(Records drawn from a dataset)
Start of Block

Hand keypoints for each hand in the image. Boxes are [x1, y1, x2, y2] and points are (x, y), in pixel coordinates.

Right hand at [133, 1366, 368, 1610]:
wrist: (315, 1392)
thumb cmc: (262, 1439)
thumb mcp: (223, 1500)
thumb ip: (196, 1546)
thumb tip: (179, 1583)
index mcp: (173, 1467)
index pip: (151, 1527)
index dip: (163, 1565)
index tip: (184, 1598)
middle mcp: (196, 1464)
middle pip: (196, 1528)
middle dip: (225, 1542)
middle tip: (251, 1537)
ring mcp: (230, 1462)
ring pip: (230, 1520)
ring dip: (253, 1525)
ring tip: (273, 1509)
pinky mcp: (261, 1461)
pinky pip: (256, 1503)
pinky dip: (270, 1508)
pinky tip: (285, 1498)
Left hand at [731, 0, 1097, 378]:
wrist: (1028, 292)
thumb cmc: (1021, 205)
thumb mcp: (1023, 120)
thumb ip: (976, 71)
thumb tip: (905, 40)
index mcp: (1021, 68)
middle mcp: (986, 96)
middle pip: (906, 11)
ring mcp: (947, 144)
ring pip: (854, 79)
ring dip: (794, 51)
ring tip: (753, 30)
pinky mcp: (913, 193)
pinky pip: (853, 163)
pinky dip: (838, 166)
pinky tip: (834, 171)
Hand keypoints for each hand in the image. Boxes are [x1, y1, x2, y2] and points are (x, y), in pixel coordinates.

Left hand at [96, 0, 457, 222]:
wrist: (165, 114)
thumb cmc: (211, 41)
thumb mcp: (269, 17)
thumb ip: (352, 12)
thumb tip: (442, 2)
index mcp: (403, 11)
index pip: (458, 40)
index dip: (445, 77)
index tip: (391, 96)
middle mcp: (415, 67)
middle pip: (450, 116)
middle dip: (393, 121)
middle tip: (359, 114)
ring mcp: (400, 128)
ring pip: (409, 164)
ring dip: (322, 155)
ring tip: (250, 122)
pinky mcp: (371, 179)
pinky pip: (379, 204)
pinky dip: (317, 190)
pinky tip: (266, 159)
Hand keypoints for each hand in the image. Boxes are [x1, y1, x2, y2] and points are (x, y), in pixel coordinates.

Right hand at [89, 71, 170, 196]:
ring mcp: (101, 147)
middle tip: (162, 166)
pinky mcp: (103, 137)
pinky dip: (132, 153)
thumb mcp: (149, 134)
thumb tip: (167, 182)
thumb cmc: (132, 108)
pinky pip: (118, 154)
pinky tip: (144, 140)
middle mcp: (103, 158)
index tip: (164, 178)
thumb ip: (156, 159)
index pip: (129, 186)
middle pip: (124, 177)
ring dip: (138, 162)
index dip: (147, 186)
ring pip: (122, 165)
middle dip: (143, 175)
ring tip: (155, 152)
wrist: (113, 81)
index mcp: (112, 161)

End of Block

Would you copy out exactly the lines above that start at the one containing "thumb tip: (179, 1583)" and end at the one containing "thumb ip: (976, 71)", inclusive?

thumb tip: (179, 1583)
index mcp: (173, 1467)
index pip: (151, 1527)
index dip: (163, 1565)
index tip: (184, 1598)
middle mcp: (196, 1464)
middle pip: (196, 1528)
middle dip: (225, 1542)
middle tip: (251, 1537)
ring mcp: (230, 1462)
ring pip: (230, 1520)
ring dip: (253, 1525)
ring tip: (273, 1509)
pinky mcp: (261, 1461)
pinky pip: (256, 1503)
pinky dip: (270, 1508)
pinky tip: (285, 1498)
Left hand at [731, 0, 1097, 378]:
wrist: (1028, 292)
thumb cmc: (1021, 205)
thumb mcp: (1023, 120)
thumb ip: (976, 71)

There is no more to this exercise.